— MATERIALS PROVIDED —
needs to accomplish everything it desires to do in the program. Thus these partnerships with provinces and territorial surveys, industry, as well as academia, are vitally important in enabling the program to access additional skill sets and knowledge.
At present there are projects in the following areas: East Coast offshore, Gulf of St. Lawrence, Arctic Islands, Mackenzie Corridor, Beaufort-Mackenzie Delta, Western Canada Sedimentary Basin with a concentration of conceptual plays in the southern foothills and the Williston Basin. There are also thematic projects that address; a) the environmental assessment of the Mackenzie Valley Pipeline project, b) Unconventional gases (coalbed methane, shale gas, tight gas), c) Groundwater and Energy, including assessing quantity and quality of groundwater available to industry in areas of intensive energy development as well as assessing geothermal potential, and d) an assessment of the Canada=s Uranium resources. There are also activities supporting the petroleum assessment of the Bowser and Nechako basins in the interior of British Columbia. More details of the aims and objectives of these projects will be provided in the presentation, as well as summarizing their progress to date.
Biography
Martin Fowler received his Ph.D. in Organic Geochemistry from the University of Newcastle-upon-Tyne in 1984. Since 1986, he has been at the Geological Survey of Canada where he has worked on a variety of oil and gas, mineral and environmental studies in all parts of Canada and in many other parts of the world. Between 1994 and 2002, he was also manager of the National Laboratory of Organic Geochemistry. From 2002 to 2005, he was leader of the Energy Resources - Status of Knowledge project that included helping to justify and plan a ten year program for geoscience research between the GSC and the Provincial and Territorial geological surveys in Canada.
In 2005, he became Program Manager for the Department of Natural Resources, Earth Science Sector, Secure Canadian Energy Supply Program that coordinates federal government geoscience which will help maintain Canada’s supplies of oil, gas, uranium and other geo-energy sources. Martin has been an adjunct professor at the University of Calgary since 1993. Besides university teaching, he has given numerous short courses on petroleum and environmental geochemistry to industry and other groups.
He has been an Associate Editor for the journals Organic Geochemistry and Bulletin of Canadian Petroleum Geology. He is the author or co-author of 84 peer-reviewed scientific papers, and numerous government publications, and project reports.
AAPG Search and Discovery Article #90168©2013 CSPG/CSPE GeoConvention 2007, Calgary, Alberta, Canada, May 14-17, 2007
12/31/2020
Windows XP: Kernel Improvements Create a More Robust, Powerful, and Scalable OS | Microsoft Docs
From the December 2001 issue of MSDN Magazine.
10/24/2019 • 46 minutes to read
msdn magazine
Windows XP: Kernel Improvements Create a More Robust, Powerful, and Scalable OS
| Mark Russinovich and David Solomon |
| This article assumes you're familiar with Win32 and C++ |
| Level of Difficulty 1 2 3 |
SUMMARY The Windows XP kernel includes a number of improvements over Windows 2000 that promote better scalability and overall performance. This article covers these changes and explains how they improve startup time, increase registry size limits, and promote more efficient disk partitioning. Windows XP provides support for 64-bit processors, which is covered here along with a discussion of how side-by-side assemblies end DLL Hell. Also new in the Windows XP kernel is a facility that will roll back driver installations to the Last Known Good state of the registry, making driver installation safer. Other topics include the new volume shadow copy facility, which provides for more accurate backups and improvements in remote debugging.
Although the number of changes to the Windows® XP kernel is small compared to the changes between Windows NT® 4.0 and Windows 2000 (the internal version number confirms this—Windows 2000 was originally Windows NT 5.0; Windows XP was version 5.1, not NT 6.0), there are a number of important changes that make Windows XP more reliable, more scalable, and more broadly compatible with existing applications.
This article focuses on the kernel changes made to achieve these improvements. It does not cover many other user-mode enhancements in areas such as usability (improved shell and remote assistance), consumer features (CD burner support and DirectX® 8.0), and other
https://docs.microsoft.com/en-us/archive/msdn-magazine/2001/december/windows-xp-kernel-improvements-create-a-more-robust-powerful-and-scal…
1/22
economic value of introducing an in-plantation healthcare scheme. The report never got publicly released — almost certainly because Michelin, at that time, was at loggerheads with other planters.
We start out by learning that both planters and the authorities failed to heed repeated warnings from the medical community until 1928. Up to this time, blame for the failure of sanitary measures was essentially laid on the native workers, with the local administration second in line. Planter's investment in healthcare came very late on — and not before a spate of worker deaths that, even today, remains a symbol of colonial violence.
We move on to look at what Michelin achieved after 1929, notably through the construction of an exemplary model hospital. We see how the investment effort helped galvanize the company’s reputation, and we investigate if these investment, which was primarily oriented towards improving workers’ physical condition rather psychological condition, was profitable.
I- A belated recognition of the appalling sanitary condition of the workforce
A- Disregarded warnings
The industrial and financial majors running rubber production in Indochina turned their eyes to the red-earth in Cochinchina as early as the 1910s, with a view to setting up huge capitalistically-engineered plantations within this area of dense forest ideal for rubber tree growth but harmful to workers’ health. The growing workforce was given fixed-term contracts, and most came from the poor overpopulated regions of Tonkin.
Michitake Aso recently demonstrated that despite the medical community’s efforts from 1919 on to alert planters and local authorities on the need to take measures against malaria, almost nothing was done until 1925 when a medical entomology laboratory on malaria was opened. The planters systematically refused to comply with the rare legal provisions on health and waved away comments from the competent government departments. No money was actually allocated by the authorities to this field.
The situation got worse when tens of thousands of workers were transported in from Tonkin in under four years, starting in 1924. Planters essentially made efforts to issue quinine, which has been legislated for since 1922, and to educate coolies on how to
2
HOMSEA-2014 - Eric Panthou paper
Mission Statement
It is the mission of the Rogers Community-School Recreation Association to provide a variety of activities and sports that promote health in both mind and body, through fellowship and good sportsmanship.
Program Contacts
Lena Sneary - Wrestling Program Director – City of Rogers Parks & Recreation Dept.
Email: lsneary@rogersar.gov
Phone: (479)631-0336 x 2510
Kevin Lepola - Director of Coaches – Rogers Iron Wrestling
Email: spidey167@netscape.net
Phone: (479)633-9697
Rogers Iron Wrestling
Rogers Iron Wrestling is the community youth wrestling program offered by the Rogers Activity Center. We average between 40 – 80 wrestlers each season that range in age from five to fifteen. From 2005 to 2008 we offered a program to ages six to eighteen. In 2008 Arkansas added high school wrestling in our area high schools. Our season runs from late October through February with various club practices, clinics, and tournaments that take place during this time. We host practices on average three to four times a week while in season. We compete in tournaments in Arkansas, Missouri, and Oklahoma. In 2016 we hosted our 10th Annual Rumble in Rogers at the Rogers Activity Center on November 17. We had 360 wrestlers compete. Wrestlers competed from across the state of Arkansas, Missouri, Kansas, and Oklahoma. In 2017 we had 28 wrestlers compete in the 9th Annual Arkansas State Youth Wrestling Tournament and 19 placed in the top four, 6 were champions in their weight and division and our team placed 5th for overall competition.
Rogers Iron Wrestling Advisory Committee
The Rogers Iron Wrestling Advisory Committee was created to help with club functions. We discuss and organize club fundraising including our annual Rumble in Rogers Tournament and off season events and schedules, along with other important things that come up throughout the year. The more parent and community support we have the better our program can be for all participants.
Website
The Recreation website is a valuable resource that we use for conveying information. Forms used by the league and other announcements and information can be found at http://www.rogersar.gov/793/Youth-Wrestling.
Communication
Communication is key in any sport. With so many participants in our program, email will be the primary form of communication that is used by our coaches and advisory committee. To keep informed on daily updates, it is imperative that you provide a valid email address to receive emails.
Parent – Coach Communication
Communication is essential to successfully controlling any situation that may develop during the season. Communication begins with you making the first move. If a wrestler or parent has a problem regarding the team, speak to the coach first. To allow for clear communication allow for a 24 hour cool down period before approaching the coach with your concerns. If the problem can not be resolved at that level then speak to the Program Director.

— AIM OF THE EXERCISE —
Repeat all of the data exactly.

— EXERCISE ANSWER —
needs to accomplish everything it desires to do in the program. Thus these partnerships with provinces and territorial surveys, industry, as well as academia, are vitally important in enabling the program to access additional skill sets and knowledge.
At present there are projects in the following areas: East Coast offshore, Gulf of St. Lawrence, Arctic Islands, Mackenzie Corridor, Beaufort-Mackenzie Delta, Western Canada Sedimentary Basin with a concentration of conceptual plays in the southern foothills and the Williston Basin. There are also thematic projects that address; a) the environmental assessment of the Mackenzie Valley Pipeline project, b) Unconventional gases (coalbed methane, shale gas, tight gas), c) Groundwater and Energy, including assessing quantity and quality of groundwater available to industry in areas of intensive energy development as well as assessing geothermal potential, and d) an assessment of the Canada=s Uranium resources. There are also activities supporting the petroleum assessment of the Bowser and Nechako basins in the interior of British Columbia. More details of the aims and objectives of these projects will be provided in the presentation, as well as summarizing their progress to date.
Biography
Martin Fowler received his Ph.D. in Organic Geochemistry from the University of Newcastle-upon-Tyne in 1984. Since 1986, he has been at the Geological Survey of Canada where he has worked on a variety of oil and gas, mineral and environmental studies in all parts of Canada and in many other parts of the world. Between 1994 and 2002, he was also manager of the National Laboratory of Organic Geochemistry. From 2002 to 2005, he was leader of the Energy Resources - Status of Knowledge project that included helping to justify and plan a ten year program for geoscience research between the GSC and the Provincial and Territorial geological surveys in Canada.
In 2005, he became Program Manager for the Department of Natural Resources, Earth Science Sector, Secure Canadian Energy Supply Program that coordinates federal government geoscience which will help maintain Canada’s supplies of oil, gas, uranium and other geo-energy sources. Martin has been an adjunct professor at the University of Calgary since 1993. Besides university teaching, he has given numerous short courses on petroleum and environmental geochemistry to industry and other groups.
He has been an Associate Editor for the journals Organic Geochemistry and Bulletin of Canadian Petroleum Geology. He is the author or co-author of 84 peer-reviewed scientific papers, and numerous government publications, and project reports.
AAPG Search and Discovery Article #90168©2013 CSPG/CSPE GeoConvention 2007, Calgary, Alberta, Canada, May 14-17, 2007
12/31/2020
Windows XP: Kernel Improvements Create a More Robust, Powerful, and Scalable OS | Microsoft Docs
From the December 2001 issue of MSDN Magazine.
10/24/2019 • 46 minutes to read
msdn magazine
Windows XP: Kernel Improvements Create a More Robust, Powerful, and Scalable OS
| Mark Russinovich and David Solomon |
| This article assumes you're familiar with Win32 and C++ |
| Level of Difficulty 1 2 3 |
SUMMARY The Windows XP kernel includes a number of improvements over Windows 2000 that promote better scalability and overall performance. This article covers these changes and explains how they improve startup time, increase registry size limits, and promote more efficient disk partitioning. Windows XP provides support for 64-bit processors, which is covered here along with a discussion of how side-by-side assemblies end DLL Hell. Also new in the Windows XP kernel is a facility that will roll back driver installations to the Last Known Good state of the registry, making driver installation safer. Other topics include the new volume shadow copy facility, which provides for more accurate backups and improvements in remote debugging.
Although the number of changes to the Windows® XP kernel is small compared to the changes between Windows NT® 4.0 and Windows 2000 (the internal version number confirms this—Windows 2000 was originally Windows NT 5.0; Windows XP was version 5.1, not NT 6.0), there are a number of important changes that make Windows XP more reliable, more scalable, and more broadly compatible with existing applications.
This article focuses on the kernel changes made to achieve these improvements. It does not cover many other user-mode enhancements in areas such as usability (improved shell and remote assistance), consumer features (CD burner support and DirectX® 8.0), and other
https://docs.microsoft.com/en-us/archive/msdn-magazine/2001/december/windows-xp-kernel-improvements-create-a-more-robust-powerful-and-scal…
1/22
economic value of introducing an in-plantation healthcare scheme. The report never got publicly released — almost certainly because Michelin, at that time, was at loggerheads with other planters.
We start out by learning that both planters and the authorities failed to heed repeated warnings from the medical community until 1928. Up to this time, blame for the failure of sanitary measures was essentially laid on the native workers, with the local administration second in line. Planter's investment in healthcare came very late on — and not before a spate of worker deaths that, even today, remains a symbol of colonial violence.
We move on to look at what Michelin achieved after 1929, notably through the construction of an exemplary model hospital. We see how the investment effort helped galvanize the company’s reputation, and we investigate if these investment, which was primarily oriented towards improving workers’ physical condition rather psychological condition, was profitable.
I- A belated recognition of the appalling sanitary condition of the workforce
A- Disregarded warnings
The industrial and financial majors running rubber production in Indochina turned their eyes to the red-earth in Cochinchina as early as the 1910s, with a view to setting up huge capitalistically-engineered plantations within this area of dense forest ideal for rubber tree growth but harmful to workers’ health. The growing workforce was given fixed-term contracts, and most came from the poor overpopulated regions of Tonkin.
Michitake Aso recently demonstrated that despite the medical community’s efforts from 1919 on to alert planters and local authorities on the need to take measures against malaria, almost nothing was done until 1925 when a medical entomology laboratory on malaria was opened. The planters systematically refused to comply with the rare legal provisions on health and waved away comments from the competent government departments. No money was actually allocated by the authorities to this field.
The situation got worse when tens of thousands of workers were transported in from Tonkin in under four years, starting in 1924. Planters essentially made efforts to issue quinine, which has been legislated for since 1922, and to educate coolies on how to
2
HOMSEA-2014 - Eric Panthou paper
Mission Statement
It is the mission of the Rogers Community-School Recreation Association to provide a variety of activities and sports that promote health in both mind and body, through fellowship and good sportsmanship.
Program Contacts
Lena Sneary - Wrestling Program Director – City of Rogers Parks & Recreation Dept.
Email: lsneary@rogersar.gov
Phone: (479)631-0336 x 2510
Kevin Lepola - Director of Coaches – Rogers Iron Wrestling
Email: spidey167@netscape.net
Phone: (479)633-9697
Rogers Iron Wrestling
Rogers Iron Wrestling is the community youth wrestling program offered by the Rogers Activity Center. We average between 40 – 80 wrestlers each season that range in age from five to fifteen. From 2005 to 2008 we offered a program to ages six to eighteen. In 2008 Arkansas added high school wrestling in our area high schools. Our season runs from late October through February with various club practices, clinics, and tournaments that take place during this time. We host practices on average three to four times a week while in season. We compete in tournaments in Arkansas, Missouri, and Oklahoma. In 2016 we hosted our 10th Annual Rumble in Rogers at the Rogers Activity Center on November 17. We had 360 wrestlers compete. Wrestlers competed from across the state of Arkansas, Missouri, Kansas, and Oklahoma. In 2017 we had 28 wrestlers compete in the 9th Annual Arkansas State Youth Wrestling Tournament and 19 placed in the top four, 6 were champions in their weight and division and our team placed 5th for overall competition.
Rogers Iron Wrestling Advisory Committee
The Rogers Iron Wrestling Advisory Committee was created to help with club functions. We discuss and organize club fundraising including our annual Rumble in Rogers Tournament and off season events and schedules, along with other important things that come up throughout the year. The more parent and community support we have the better our program can be for all participants.
Website
The Recreation website is a valuable resource that we use for conveying information. Forms used by the league and other announcements and information can be found at http://www.rogersar.gov/793/Youth-Wrestling.
Communication
Communication is key in any sport. With so many participants in our program, email will be the primary form of communication that is used by our coaches and advisory committee. To keep informed on daily updates, it is imperative that you provide a valid email address to receive emails.
Parent – Coach Communication
Communication is essential to successfully controlling any situation that may develop during the season. Communication begins with you making the first move. If a wrestler or parent has a problem regarding the team, speak to the coach first. To allow for clear communication allow for a 24 hour cool down period before approaching the coach with your concerns. If the problem can not be resolved at that level then speak to the Program Director.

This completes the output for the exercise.